- **TASK BRIEF**
Your output must reproduce all the records below precisely and contain no pictures.

- **SUPPLIED DATA**
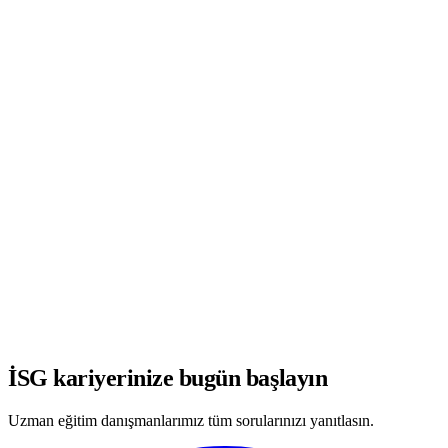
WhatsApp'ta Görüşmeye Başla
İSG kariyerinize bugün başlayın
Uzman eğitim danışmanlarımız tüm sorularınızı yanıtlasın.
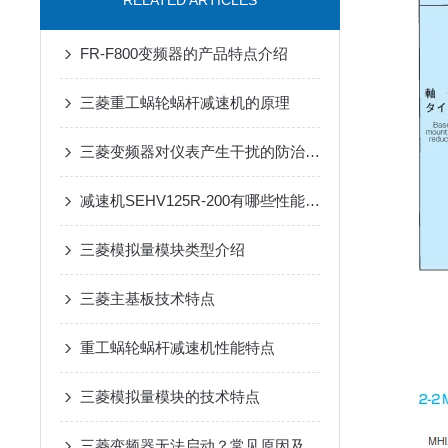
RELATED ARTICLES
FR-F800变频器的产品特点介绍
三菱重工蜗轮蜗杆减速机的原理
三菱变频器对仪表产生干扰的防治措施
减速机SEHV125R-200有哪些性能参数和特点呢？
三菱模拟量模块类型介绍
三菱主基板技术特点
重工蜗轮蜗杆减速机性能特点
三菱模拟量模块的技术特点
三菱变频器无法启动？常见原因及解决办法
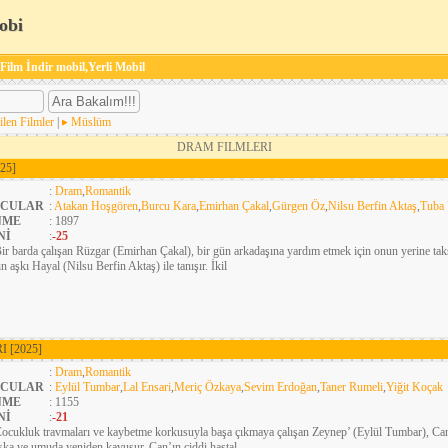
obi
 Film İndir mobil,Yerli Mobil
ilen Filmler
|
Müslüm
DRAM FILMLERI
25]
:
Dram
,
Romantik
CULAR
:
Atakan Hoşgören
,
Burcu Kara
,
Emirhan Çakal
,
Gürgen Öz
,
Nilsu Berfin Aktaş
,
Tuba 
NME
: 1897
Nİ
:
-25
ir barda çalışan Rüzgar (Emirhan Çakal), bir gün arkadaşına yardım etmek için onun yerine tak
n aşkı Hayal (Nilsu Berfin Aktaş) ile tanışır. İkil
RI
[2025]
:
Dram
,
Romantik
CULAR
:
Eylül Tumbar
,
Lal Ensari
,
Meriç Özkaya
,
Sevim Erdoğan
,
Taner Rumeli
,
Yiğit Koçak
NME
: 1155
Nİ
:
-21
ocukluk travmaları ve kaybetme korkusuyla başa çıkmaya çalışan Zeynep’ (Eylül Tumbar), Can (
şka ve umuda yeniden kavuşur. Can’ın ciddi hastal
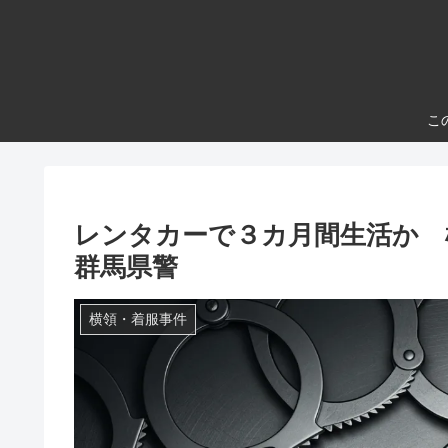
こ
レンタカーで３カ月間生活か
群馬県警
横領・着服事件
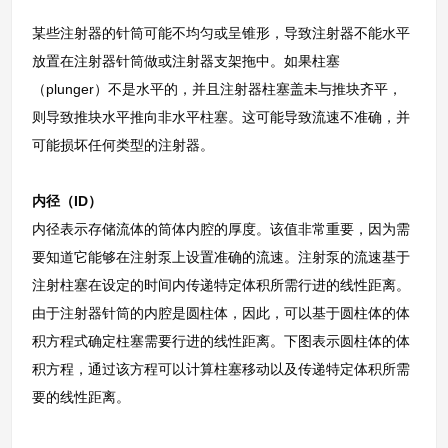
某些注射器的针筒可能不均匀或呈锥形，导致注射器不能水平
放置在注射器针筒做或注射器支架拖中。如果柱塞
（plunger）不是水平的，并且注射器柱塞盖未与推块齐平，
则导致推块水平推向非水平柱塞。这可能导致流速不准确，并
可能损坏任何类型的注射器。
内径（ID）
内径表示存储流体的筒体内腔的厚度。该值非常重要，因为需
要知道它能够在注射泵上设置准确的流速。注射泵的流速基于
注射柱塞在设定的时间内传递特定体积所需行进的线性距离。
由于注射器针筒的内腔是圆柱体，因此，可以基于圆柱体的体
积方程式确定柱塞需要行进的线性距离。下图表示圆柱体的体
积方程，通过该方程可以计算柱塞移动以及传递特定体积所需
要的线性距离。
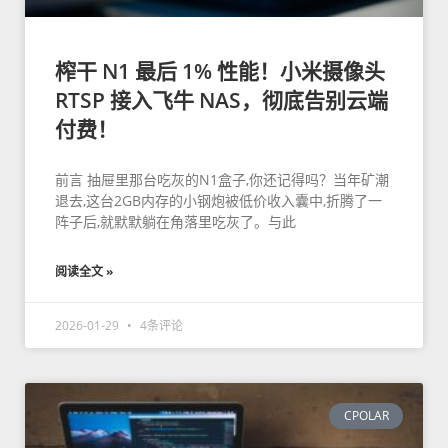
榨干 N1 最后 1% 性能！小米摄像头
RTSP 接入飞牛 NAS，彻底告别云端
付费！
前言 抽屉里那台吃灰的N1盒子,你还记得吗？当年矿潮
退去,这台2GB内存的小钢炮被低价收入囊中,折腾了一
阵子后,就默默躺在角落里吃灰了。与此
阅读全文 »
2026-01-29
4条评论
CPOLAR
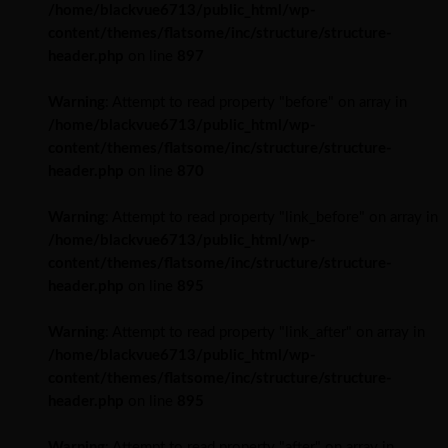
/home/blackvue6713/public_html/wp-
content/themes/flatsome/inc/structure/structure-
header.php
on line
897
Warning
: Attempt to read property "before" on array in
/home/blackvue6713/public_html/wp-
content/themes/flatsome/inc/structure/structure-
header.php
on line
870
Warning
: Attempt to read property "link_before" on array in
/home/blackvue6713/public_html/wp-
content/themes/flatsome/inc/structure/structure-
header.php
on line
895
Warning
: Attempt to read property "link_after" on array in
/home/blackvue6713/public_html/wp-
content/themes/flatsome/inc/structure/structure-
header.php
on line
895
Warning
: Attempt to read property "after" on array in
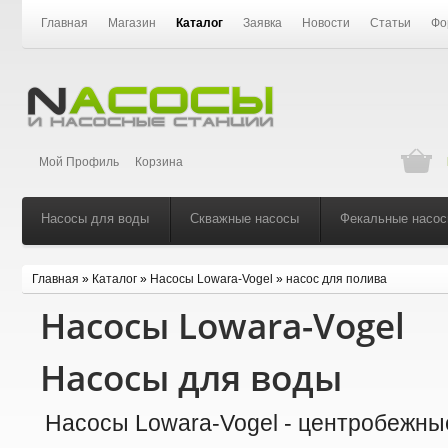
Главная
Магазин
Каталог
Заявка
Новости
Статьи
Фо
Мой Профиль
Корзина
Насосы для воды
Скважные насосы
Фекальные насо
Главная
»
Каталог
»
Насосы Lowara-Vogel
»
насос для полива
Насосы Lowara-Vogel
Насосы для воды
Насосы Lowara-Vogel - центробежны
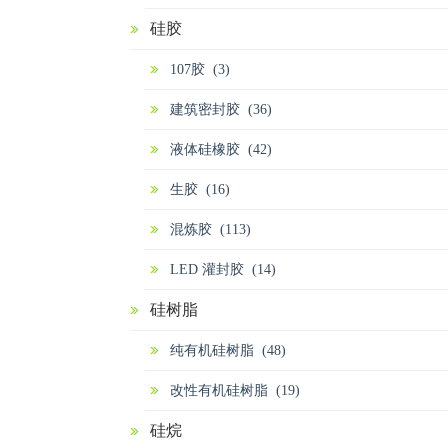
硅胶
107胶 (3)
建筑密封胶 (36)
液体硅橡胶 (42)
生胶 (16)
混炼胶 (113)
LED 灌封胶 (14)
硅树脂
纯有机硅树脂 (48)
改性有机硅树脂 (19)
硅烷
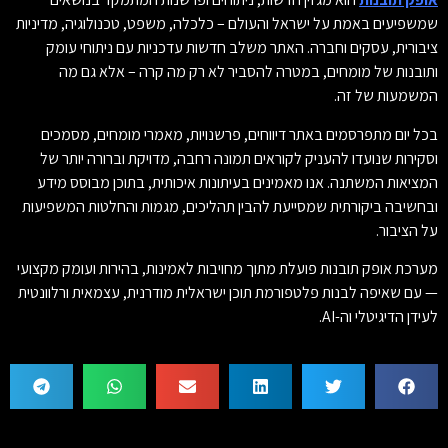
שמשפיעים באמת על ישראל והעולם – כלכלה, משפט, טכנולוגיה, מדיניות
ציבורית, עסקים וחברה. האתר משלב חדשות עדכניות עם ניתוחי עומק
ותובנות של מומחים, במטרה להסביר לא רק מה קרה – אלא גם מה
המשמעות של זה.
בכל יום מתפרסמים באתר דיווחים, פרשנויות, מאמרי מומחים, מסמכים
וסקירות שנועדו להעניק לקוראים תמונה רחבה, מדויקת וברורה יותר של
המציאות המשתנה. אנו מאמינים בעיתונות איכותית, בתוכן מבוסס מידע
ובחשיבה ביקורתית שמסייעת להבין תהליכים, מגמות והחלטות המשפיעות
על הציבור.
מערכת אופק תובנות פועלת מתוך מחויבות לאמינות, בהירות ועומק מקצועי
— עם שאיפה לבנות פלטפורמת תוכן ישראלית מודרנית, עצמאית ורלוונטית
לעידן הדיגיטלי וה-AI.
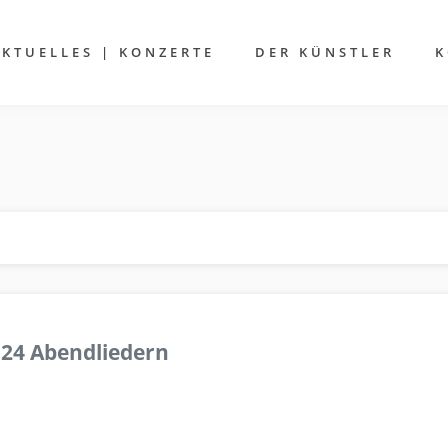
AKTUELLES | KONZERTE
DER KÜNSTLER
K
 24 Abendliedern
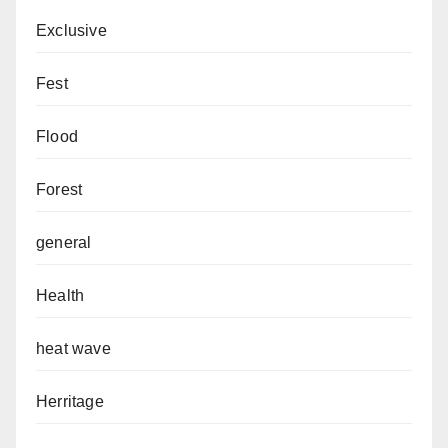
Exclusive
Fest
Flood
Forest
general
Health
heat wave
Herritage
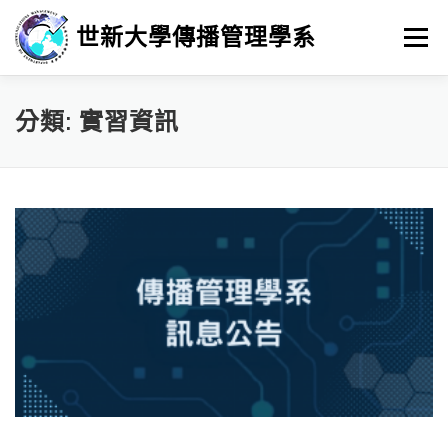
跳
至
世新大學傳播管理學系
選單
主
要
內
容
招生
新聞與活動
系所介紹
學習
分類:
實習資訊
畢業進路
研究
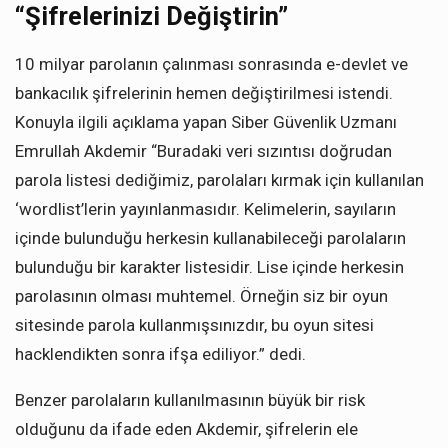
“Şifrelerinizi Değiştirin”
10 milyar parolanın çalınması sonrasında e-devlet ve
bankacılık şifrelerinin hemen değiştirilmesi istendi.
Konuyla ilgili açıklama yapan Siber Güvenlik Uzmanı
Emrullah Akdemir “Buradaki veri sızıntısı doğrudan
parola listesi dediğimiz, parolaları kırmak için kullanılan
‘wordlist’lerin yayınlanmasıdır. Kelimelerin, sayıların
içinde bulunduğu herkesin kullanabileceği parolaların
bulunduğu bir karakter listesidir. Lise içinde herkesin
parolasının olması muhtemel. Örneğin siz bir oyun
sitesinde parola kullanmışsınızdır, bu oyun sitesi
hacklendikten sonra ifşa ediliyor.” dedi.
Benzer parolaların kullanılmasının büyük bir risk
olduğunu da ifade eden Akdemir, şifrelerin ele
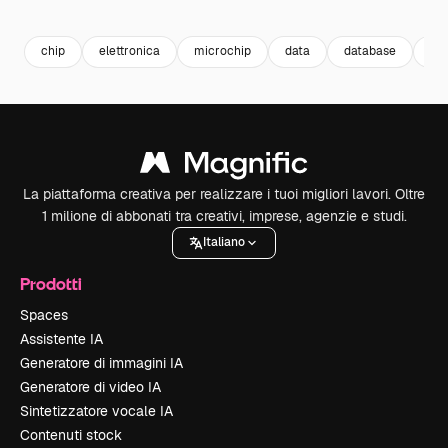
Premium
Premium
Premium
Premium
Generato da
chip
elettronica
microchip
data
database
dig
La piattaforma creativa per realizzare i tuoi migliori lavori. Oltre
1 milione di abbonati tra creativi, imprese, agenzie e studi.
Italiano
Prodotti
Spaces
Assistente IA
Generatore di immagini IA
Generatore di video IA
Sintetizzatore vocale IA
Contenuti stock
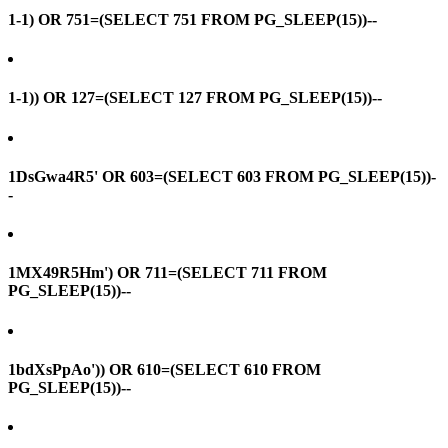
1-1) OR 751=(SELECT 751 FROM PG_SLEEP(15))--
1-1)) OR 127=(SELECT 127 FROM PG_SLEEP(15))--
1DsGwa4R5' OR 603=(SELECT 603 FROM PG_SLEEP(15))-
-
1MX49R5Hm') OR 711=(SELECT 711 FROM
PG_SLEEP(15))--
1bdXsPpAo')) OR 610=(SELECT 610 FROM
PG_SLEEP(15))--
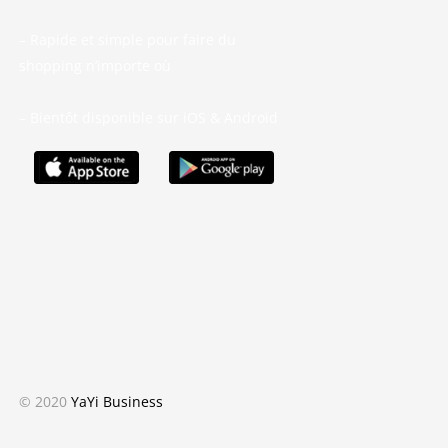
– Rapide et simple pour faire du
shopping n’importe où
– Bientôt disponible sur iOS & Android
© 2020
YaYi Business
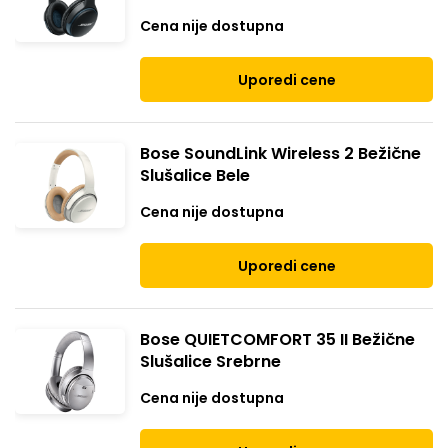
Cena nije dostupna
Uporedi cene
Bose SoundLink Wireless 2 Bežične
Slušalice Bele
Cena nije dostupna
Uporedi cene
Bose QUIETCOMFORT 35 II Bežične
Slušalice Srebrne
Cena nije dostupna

- **ANSWER**
WhatsApp'ta Görüşmeye Başla
İSG kariyerinize bugün başlayın
Uzman eğitim danışmanlarımız tüm sorularınızı yanıtlasın.
RELATED ARTICLES
FR-F800变频器的产品特点介绍
三菱重工蜗轮蜗杆减速机的原理
三菱变频器对仪表产生干扰的防治措施
减速机SEHV125R-200有哪些性能参数和特点呢？
三菱模拟量模块类型介绍
三菱主基板技术特点
重工蜗轮蜗杆减速机性能特点
三菱模拟量模块的技术特点
三菱变频器无法启动？常见原因及解决办法
obi
 Film İndir mobil,Yerli Mobil
ilen Filmler
|
Müslüm
DRAM FILMLERI
25]
:
Dram
,
Romantik
CULAR
:
Atakan Hoşgören
,
Burcu Kara
,
Emirhan Çakal
,
Gürgen Öz
,
Nilsu Berfin Aktaş
,
Tuba 
NME
: 1897
Nİ
:
-25
ir barda çalışan Rüzgar (Emirhan Çakal), bir gün arkadaşına yardım etmek için onun yerine tak
n aşkı Hayal (Nilsu Berfin Aktaş) ile tanışır. İkil
RI
[2025]
:
Dram
,
Romantik
CULAR
:
Eylül Tumbar
,
Lal Ensari
,
Meriç Özkaya
,
Sevim Erdoğan
,
Taner Rumeli
,
Yiğit Koçak
NME
: 1155
Nİ
:
-21
ocukluk travmaları ve kaybetme korkusuyla başa çıkmaya çalışan Zeynep’ (Eylül Tumbar), Can (
şka ve umuda yeniden kavuşur. Can’ın ciddi hastal
こ
レンタカーで３カ月間生活か
群馬県警
横領・着服事件
某些注射器的针筒可能不均匀或呈锥形，导致注射器不能水平
放置在注射器针筒做或注射器支架拖中。如果柱塞
（plunger）不是水平的，并且注射器柱塞盖未与推块齐平，
则导致推块水平推向非水平柱塞。这可能导致流速不准确，并
可能损坏任何类型的注射器。
内径（ID）
内径表示存储流体的筒体内腔的厚度。该值非常重要，因为需
要知道它能够在注射泵上设置准确的流速。注射泵的流速基于
注射柱塞在设定的时间内传递特定体积所需行进的线性距离。
由于注射器针筒的内腔是圆柱体，因此，可以基于圆柱体的体
积方程式确定柱塞需要行进的线性距离。下图表示圆柱体的体
积方程，通过该方程可以计算柱塞移动以及传递特定体积所需
要的线性距离。
榨干 N1 最后 1% 性能！小米摄像头
RTSP 接入飞牛 NAS，彻底告别云端
付费！
前言 抽屉里那台吃灰的N1盒子,你还记得吗？当年矿潮
退去,这台2GB内存的小钢炮被低价收入囊中,折腾了一
阵子后,就默默躺在角落里吃灰了。与此
阅读全文 »
2026-01-29
4条评论
CPOLAR
/home/blackvue6713/public_html/wp-
content/themes/flatsome/inc/structure/structure-
header.php
on line
897
Warning
: Attempt to read property "before" on array in
/home/blackvue6713/public_html/wp-
content/themes/flatsome/inc/structure/structure-
header.php
on line
870
Warning
: Attempt to read property "link_before" on array in
/home/blackvue6713/public_html/wp-
content/themes/flatsome/inc/structure/structure-
header.php
on line
895
Warning
: Attempt to read property "link_after" on array in
/home/blackvue6713/public_html/wp-
content/themes/flatsome/inc/structure/structure-
header.php
on line
895
Warning
: Attempt to read property "after" on array in
Главная
Магазин
Каталог
Заявка
Новости
Статьи
Фо
Мой Профиль
Корзина
Насосы для воды
Скважные насосы
Фекальные насо
Главная
»
Каталог
»
Насосы Lowara-Vogel
»
насос для полива
Насосы Lowara-Vogel
Насосы для воды
Насосы Lowara-Vogel - центробежны
硅胶
107胶 (3)
建筑密封胶 (36)
液体硅橡胶 (42)
生胶 (16)
混炼胶 (113)
LED 灌封胶 (14)
硅树脂
纯有机硅树脂 (48)
改性有机硅树脂 (19)
硅烷
שמשפיעים באמת על ישראל והעולם – כלכלה, משפט, טכנולוגיה, מדיניות
ציבורית, עסקים וחברה. האתר משלב חדשות עדכניות עם ניתוחי עומק
ותובנות של מומחים, במטרה להסביר לא רק מה קרה – אלא גם מה
המשמעות של זה.
בכל יום מתפרסמים באתר דיווחים, פרשנויות, מאמרי מומחים, מסמכים
וסקירות שנועדו להעניק לקוראים תמונה רחבה, מדויקת וברורה יותר של
המציאות המשתנה. אנו מאמינים בעיתונות איכותית, בתוכן מבוסס מידע
ובחשיבה ביקורתית שמסייעת להבין תהליכים, מגמות והחלטות המשפיעות
על הציבור.
מערכת אופק תובנות פועלת מתוך מחויבות לאמינות, בהירות ועומק מקצועי
— עם שאיפה לבנות פלטפורמת תוכן ישראלית מודרנית, עצמאית ורלוונטית
לעידן הדיגיטלי וה-AI.
AKTUELLES | KONZERTE
DER KÜNSTLER
K
 24 Abendliedern
Exclusive
Fest
Flood
Forest
general
Health
heat wave
Herritage
跳
至
世新大學傳播管理學系
選單
主
要
內
容
招生
新聞與活動
系所介紹
學習
分類:
實習資訊
畢業進路
研究
“Şifrelerinizi Değiştirin”
10 milyar parolanın çalınması sonrasında e-devlet ve
bankacılık şifrelerinin hemen değiştirilmesi istendi.
Konuyla ilgili açıklama yapan Siber Güvenlik Uzmanı
Emrullah Akdemir “Buradaki veri sızıntısı doğrudan
parola listesi dediğimiz, parolaları kırmak için kullanılan
‘wordlist’lerin yayınlanmasıdır. Kelimelerin, sayıların
içinde bulunduğu herkesin kullanabileceği parolaların
bulunduğu bir karakter listesidir. Lise içinde herkesin
parolasının olması muhtemel. Örneğin siz bir oyun
sitesinde parola kullanmışsınızdır, bu oyun sitesi
hacklendikten sonra ifşa ediliyor.” dedi.
Benzer parolaların kullanılmasının büyük bir risk
olduğunu da ifade eden Akdemir, şifrelerin ele
Premium
Premium
Premium
Premium
Generato da
chip
elettronica
microchip
data
database
dig
La piattaforma creativa per realizzare i tuoi migliori lavori. Oltre
1 milione di abbonati tra creativi, imprese, agenzie e studi.
Italiano
Prodotti
Spaces
Assistente IA
Generatore di immagini IA
Generatore di video IA
Sintetizzatore vocale IA
Contenuti stock
1-1) OR 751=(SELECT 751 FROM PG_SLEEP(15))--
1-1)) OR 127=(SELECT 127 FROM PG_SLEEP(15))--
1DsGwa4R5' OR 603=(SELECT 603 FROM PG_SLEEP(15))-
-
1MX49R5Hm') OR 711=(SELECT 711 FROM
PG_SLEEP(15))--
1bdXsPpAo')) OR 610=(SELECT 610 FROM
PG_SLEEP(15))--
– Rapide et simple pour faire du
shopping n’importe où
– Bientôt disponible sur iOS & Android
© 2020
YaYi Business
Cena nije dostupna
Uporedi cene
Bose SoundLink Wireless 2 Bežične
Slušalice Bele
Cena nije dostupna
Uporedi cene
Bose QUIETCOMFORT 35 II Bežične
Slušalice Srebrne
Cena nije dostupna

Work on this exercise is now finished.